SEAS Professor Paul Mohai, a decades-long friend and collaborator of Bryant, called him a “big thinker” who always thought outside of the box. “He also had an ability to make people think about things in ways they didn’t think of before,” Mohai said.
Those qualities made Bryant an “engaging teacher and an effective leader outside the classroom,” he added. “He was very approachable, very charismatic and one of the best listeners I've ever come to know, and those qualities are very well evidenced by the impacts he’s had in raising awareness about environmental racism and injustice around the country and around the world.”

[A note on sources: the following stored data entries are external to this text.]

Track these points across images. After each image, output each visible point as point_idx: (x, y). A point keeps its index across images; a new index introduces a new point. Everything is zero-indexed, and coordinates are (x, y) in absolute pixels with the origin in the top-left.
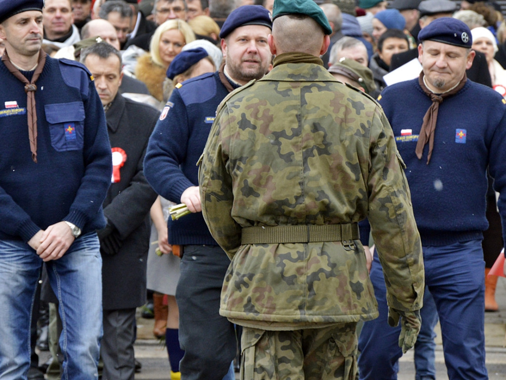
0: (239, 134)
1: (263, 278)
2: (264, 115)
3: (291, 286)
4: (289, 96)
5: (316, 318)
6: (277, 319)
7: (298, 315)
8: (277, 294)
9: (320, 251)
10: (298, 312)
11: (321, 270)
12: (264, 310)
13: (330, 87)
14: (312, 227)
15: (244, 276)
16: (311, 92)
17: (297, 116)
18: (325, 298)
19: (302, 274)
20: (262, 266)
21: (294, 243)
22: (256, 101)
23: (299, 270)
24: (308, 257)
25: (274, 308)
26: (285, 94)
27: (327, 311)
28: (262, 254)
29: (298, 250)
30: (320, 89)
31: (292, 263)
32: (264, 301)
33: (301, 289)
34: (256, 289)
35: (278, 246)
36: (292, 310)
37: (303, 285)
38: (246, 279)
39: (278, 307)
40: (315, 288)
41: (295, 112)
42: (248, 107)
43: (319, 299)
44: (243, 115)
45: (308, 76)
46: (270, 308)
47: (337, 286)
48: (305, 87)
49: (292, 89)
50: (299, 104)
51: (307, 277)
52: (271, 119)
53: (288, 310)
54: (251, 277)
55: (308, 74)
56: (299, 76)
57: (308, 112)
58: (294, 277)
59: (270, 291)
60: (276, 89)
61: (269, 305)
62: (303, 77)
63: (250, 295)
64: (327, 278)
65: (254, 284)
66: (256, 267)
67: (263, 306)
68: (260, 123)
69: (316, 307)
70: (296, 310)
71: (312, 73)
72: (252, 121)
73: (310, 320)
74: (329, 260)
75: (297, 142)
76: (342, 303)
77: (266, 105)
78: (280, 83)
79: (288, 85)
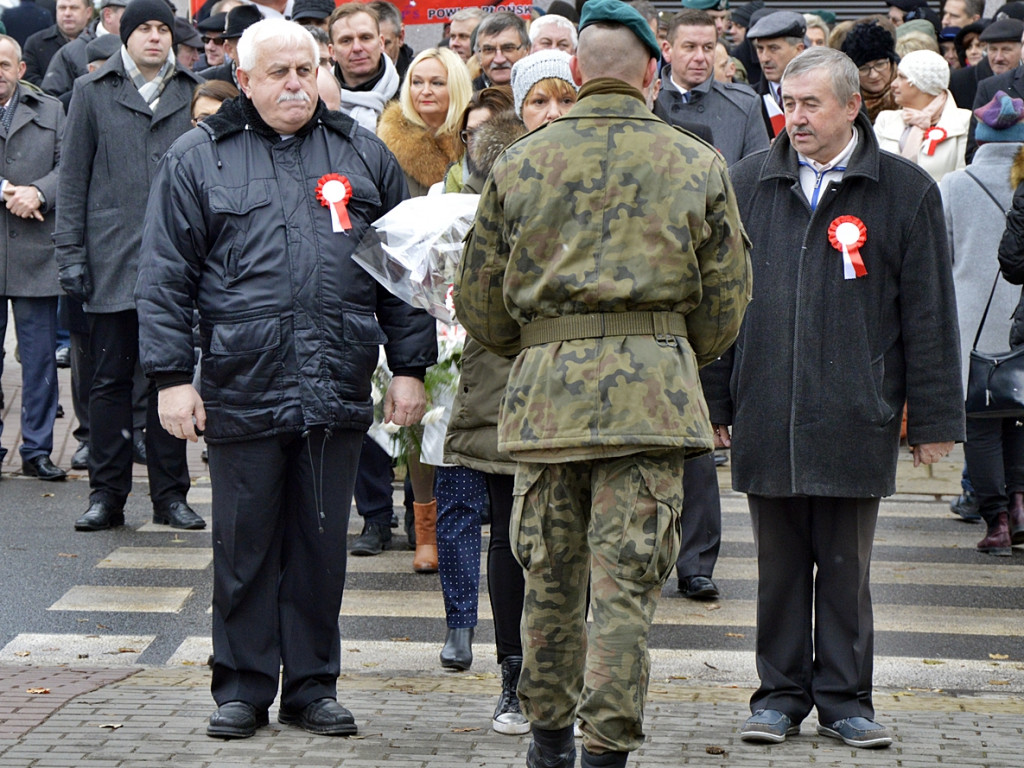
0: (518, 185)
1: (541, 390)
2: (554, 161)
3: (578, 396)
4: (592, 135)
5: (614, 440)
6: (560, 443)
7: (588, 436)
8: (558, 409)
9: (618, 347)
10: (588, 431)
11: (620, 372)
12: (545, 433)
13: (650, 128)
14: (609, 316)
15: (518, 390)
16: (623, 132)
17: (601, 162)
18: (626, 411)
19: (592, 379)
20: (538, 374)
21: (583, 339)
22: (546, 143)
23: (586, 373)
24: (601, 355)
25: (556, 430)
26: (587, 134)
27: (630, 429)
28: (539, 357)
29: (586, 347)
30: (636, 128)
31: (577, 365)
32: (544, 421)
33: (591, 399)
34: (534, 407)
35: (560, 346)
36: (579, 429)
37: (595, 395)
38: (520, 394)
39: (560, 427)
40: (610, 397)
41: (599, 158)
42: (533, 153)
43: (617, 412)
44: (527, 161)
45: (621, 111)
46: (551, 429)
47: (645, 394)
48: (617, 125)
49: (597, 128)
50: (606, 147)
51: (600, 382)
52: (564, 166)
53: (573, 431)
54: (526, 390)
55: (620, 108)
56: (607, 110)
57: (616, 158)
58: (581, 383)
59: (550, 406)
60: (574, 128)
61: (549, 426)
62: (614, 112)
63: (526, 416)
64: (628, 382)
65: (530, 400)
66: (532, 376)
67: (542, 428)
68: (548, 171)
69: (614, 424)
70: (585, 428)
71: (626, 107)
72: (538, 168)
73: (605, 443)
74: (632, 358)
75: (598, 198)
76: (653, 419)
77: (559, 148)
78: (581, 120)
79: (591, 122)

Michelle Martinez (MS ’08), a SEAS lecturer and one of Bryant’s former students, closed the ceremony by showing attendees the course book for the environmental justice advocacy class that Bryant taught. Referencing the book’s contents, which includes a history of the EJ movement, Martinez said its lessons are more fitting than ever given that “environmental justice has been characterized as radical and wasteful when we know that it’s so much more than that.”
Martinez teaches in the room that was dedicated to Bryant, and the ceremony coincided with her class time, giving her environmental justice students an opportunity to learn more about Bryant and his influence.
“Organizing was the thing that he brought to us,” Martinez said. “Organizing and togetherness—group work, friends, teams of four people getting together with a good idea and really listening to each other, empowering each other, learning together, and having difficult dialogues. He had a dogged conviction toward building the agency of the learning community.”
Following the remarks, Martinez unveiled the room dedication plaque, which immortalizes Bryant’s final words of wisdom to students:
“Always be hopeful, because that is a source of energy that will enable and inspire your work and your vision for the future. With hope comes new visions and possibilities of social and environmental justice. Use the scientific and/or evidence-based knowledge that you have accumulated during your stay with us humbly and in concert with the people you are serving.”